▽

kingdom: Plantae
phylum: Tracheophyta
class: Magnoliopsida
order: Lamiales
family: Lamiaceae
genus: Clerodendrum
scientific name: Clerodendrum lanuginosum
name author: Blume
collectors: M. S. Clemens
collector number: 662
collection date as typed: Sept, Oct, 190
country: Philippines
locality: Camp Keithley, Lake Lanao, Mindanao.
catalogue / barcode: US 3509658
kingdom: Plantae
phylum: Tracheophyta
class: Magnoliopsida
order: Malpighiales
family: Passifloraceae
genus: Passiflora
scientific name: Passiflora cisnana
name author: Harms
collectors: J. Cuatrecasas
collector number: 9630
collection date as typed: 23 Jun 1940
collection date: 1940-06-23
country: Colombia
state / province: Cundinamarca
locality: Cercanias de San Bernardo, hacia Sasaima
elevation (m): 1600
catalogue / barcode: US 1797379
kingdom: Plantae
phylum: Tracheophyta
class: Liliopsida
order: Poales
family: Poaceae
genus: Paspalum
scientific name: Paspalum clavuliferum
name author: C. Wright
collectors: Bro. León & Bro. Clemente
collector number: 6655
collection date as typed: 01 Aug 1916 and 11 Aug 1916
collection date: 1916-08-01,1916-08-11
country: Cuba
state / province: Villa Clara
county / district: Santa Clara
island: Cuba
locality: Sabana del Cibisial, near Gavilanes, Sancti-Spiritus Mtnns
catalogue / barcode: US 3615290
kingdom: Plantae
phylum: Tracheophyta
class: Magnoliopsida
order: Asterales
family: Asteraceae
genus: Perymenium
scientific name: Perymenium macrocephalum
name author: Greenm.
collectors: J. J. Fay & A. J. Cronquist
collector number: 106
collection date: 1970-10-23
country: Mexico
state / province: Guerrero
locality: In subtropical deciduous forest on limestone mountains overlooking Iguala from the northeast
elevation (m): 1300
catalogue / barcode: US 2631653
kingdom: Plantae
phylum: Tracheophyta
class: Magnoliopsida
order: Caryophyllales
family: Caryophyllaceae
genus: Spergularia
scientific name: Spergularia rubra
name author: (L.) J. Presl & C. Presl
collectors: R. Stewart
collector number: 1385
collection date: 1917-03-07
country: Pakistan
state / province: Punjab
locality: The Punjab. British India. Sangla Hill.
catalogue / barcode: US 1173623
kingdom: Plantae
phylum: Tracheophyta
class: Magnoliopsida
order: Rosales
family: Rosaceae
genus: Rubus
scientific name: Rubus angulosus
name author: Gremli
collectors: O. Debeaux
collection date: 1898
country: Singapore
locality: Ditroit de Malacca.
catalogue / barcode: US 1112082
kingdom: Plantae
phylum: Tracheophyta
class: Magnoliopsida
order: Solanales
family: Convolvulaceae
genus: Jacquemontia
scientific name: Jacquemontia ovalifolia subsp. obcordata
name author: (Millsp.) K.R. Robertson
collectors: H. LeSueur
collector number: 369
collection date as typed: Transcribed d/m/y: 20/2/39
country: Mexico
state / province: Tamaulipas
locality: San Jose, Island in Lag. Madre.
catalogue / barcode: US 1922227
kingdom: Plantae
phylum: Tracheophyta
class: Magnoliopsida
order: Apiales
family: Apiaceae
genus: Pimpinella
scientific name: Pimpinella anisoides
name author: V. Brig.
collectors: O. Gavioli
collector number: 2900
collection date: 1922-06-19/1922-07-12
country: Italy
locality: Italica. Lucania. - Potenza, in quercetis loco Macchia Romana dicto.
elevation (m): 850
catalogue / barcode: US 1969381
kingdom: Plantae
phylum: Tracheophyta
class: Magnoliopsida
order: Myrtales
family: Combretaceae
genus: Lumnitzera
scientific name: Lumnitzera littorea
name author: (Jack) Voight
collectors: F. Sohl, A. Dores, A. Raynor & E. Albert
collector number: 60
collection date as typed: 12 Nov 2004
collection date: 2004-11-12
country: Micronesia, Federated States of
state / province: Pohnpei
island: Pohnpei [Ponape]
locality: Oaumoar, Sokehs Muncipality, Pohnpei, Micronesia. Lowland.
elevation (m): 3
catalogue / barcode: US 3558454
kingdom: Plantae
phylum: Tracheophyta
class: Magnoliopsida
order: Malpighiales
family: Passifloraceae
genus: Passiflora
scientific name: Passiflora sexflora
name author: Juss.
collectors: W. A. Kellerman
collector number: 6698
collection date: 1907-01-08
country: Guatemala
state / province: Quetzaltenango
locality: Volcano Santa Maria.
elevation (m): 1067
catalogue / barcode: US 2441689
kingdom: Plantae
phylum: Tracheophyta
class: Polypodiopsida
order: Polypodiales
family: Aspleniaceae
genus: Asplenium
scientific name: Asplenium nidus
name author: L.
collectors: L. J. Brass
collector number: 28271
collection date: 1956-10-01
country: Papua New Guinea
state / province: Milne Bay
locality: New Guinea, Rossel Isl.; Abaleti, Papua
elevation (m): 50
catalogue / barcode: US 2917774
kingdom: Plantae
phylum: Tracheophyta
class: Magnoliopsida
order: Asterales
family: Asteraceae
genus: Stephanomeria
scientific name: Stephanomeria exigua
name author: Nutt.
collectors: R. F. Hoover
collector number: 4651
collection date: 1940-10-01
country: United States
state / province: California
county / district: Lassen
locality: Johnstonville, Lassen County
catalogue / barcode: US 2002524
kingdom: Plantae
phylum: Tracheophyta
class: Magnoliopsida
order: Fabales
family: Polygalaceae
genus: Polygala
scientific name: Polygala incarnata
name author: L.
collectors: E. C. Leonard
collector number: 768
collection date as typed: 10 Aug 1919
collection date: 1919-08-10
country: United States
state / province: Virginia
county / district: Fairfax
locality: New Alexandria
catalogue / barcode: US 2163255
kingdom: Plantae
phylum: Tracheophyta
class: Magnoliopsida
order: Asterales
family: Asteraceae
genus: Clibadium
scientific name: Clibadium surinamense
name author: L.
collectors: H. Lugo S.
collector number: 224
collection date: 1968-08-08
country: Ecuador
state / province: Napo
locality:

△

* Work required: Copy every line above word for word, in the same order, with nothing changed.

* Full solution:
kingdom: Plantae
phylum: Tracheophyta
class: Magnoliopsida
order: Lamiales
family: Lamiaceae
genus: Clerodendrum
scientific name: Clerodendrum lanuginosum
name author: Blume
collectors: M. S. Clemens
collector number: 662
collection date as typed: Sept, Oct, 190
country: Philippines
locality: Camp Keithley, Lake Lanao, Mindanao.
catalogue / barcode: US 3509658
kingdom: Plantae
phylum: Tracheophyta
class: Magnoliopsida
order: Malpighiales
family: Passifloraceae
genus: Passiflora
scientific name: Passiflora cisnana
name author: Harms
collectors: J. Cuatrecasas
collector number: 9630
collection date as typed: 23 Jun 1940
collection date: 1940-06-23
country: Colombia
state / province: Cundinamarca
locality: Cercanias de San Bernardo, hacia Sasaima
elevation (m): 1600
catalogue / barcode: US 1797379
kingdom: Plantae
phylum: Tracheophyta
class: Liliopsida
order: Poales
family: Poaceae
genus: Paspalum
scientific name: Paspalum clavuliferum
name author: C. Wright
collectors: Bro. León & Bro. Clemente
collector number: 6655
collection date as typed: 01 Aug 1916 and 11 Aug 1916
collection date: 1916-08-01,1916-08-11
country: Cuba
state / province: Villa Clara
county / district: Santa Clara
island: Cuba
locality: Sabana del Cibisial, near Gavilanes, Sancti-Spiritus Mtnns
catalogue / barcode: US 3615290
kingdom: Plantae
phylum: Tracheophyta
class: Magnoliopsida
order: Asterales
family: Asteraceae
genus: Perymenium
scientific name: Perymenium macrocephalum
name author: Greenm.
collectors: J. J. Fay & A. J. Cronquist
collector number: 106
collection date: 1970-10-23
country: Mexico
state / province: Guerrero
locality: In subtropical deciduous forest on limestone mountains overlooking Iguala from the northeast
elevation (m): 1300
catalogue / barcode: US 2631653
kingdom: Plantae
phylum: Tracheophyta
class: Magnoliopsida
order: Caryophyllales
family: Caryophyllaceae
genus: Spergularia
scientific name: Spergularia rubra
name author: (L.) J. Presl & C. Presl
collectors: R. Stewart
collector number: 1385
collection date: 1917-03-07
country: Pakistan
state / province: Punjab
locality: The Punjab. British India. Sangla Hill.
catalogue / barcode: US 1173623
kingdom: Plantae
phylum: Tracheophyta
class: Magnoliopsida
order: Rosales
family: Rosaceae
genus: Rubus
scientific name: Rubus angulosus
name author: Gremli
collectors: O. Debeaux
collection date: 1898
country: Singapore
locality: Ditroit de Malacca.
catalogue / barcode: US 1112082
kingdom: Plantae
phylum: Tracheophyta
class: Magnoliopsida
order: Solanales
family: Convolvulaceae
genus: Jacquemontia
scientific name: Jacquemontia ovalifolia subsp. obcordata
name author: (Millsp.) K.R. Robertson
collectors: H. LeSueur
collector number: 369
collection date as typed: Transcribed d/m/y: 20/2/39
country: Mexico
state / province: Tamaulipas
locality: San Jose, Island in Lag. Madre.
catalogue / barcode: US 1922227
kingdom: Plantae
phylum: Tracheophyta
class: Magnoliopsida
order: Apiales
family: Apiaceae
genus: Pimpinella
scientific name: Pimpinella anisoides
name author: V. Brig.
collectors: O. Gavioli
collector number: 2900
collection date: 1922-06-19/1922-07-12
country: Italy
locality: Italica. Lucania. - Potenza, in quercetis loco Macchia Romana dicto.
elevation (m): 850
catalogue / barcode: US 1969381
kingdom: Plantae
phylum: Tracheophyta
class: Magnoliopsida
order: Myrtales
family: Combretaceae
genus: Lumnitzera
scientific name: Lumnitzera littorea
name author: (Jack) Voight
collectors: F. Sohl, A. Dores, A. Raynor & E. Albert
collector number: 60
collection date as typed: 12 Nov 2004
collection date: 2004-11-12
country: Micronesia, Federated States of
state / province: Pohnpei
island: Pohnpei [Ponape]
locality: Oaumoar, Sokehs Muncipality, Pohnpei, Micronesia. Lowland.
elevation (m): 3
catalogue / barcode: US 3558454
kingdom: Plantae
phylum: Tracheophyta
class: Magnoliopsida
order: Malpighiales
family: Passifloraceae
genus: Passiflora
scientific name: Passiflora sexflora
name author: Juss.
collectors: W. A. Kellerman
collector number: 6698
collection date: 1907-01-08
country: Guatemala
state / province: Quetzaltenango
locality: Volcano Santa Maria.
elevation (m): 1067
catalogue / barcode: US 2441689
kingdom: Plantae
phylum: Tracheophyta
class: Polypodiopsida
order: Polypodiales
family: Aspleniaceae
genus: Asplenium
scientific name: Asplenium nidus
name author: L.
collectors: L. J. Brass
collector number: 28271
collection date: 1956-10-01
country: Papua New Guinea
state / province: Milne Bay
locality: New Guinea, Rossel Isl.; Abaleti, Papua
elevation (m): 50
catalogue / barcode: US 2917774
kingdom: Plantae
phylum: Tracheophyta
class: Magnoliopsida
order: Asterales
family: Asteraceae
genus: Stephanomeria
scientific name: Stephanomeria exigua
name author: Nutt.
collectors: R. F. Hoover
collector number: 4651
collection date: 1940-10-01
country: United States
state / province: California
county / district: Lassen
locality: Johnstonville, Lassen County
catalogue / barcode: US 2002524
kingdom: Plantae
phylum: Tracheophyta
class: Magnoliopsida
order: Fabales
family: Polygalaceae
genus: Polygala
scientific name: Polygala incarnata
name author: L.
collectors: E. C. Leonard
collector number: 768
collection date as typed: 10 Aug 1919
collection date: 1919-08-10
country: United States
state / province: Virginia
county / district: Fairfax
locality: New Alexandria
catalogue / barcode: US 2163255
kingdom: Plantae
phylum: Tracheophyta
class: Magnoliopsida
order: Asterales
family: Asteraceae
genus: Clibadium
scientific name: Clibadium surinamense
name author: L.
collectors: H. Lugo S.
collector number: 224
collection date: 1968-08-08
country: Ecuador
state / province: Napo
locality:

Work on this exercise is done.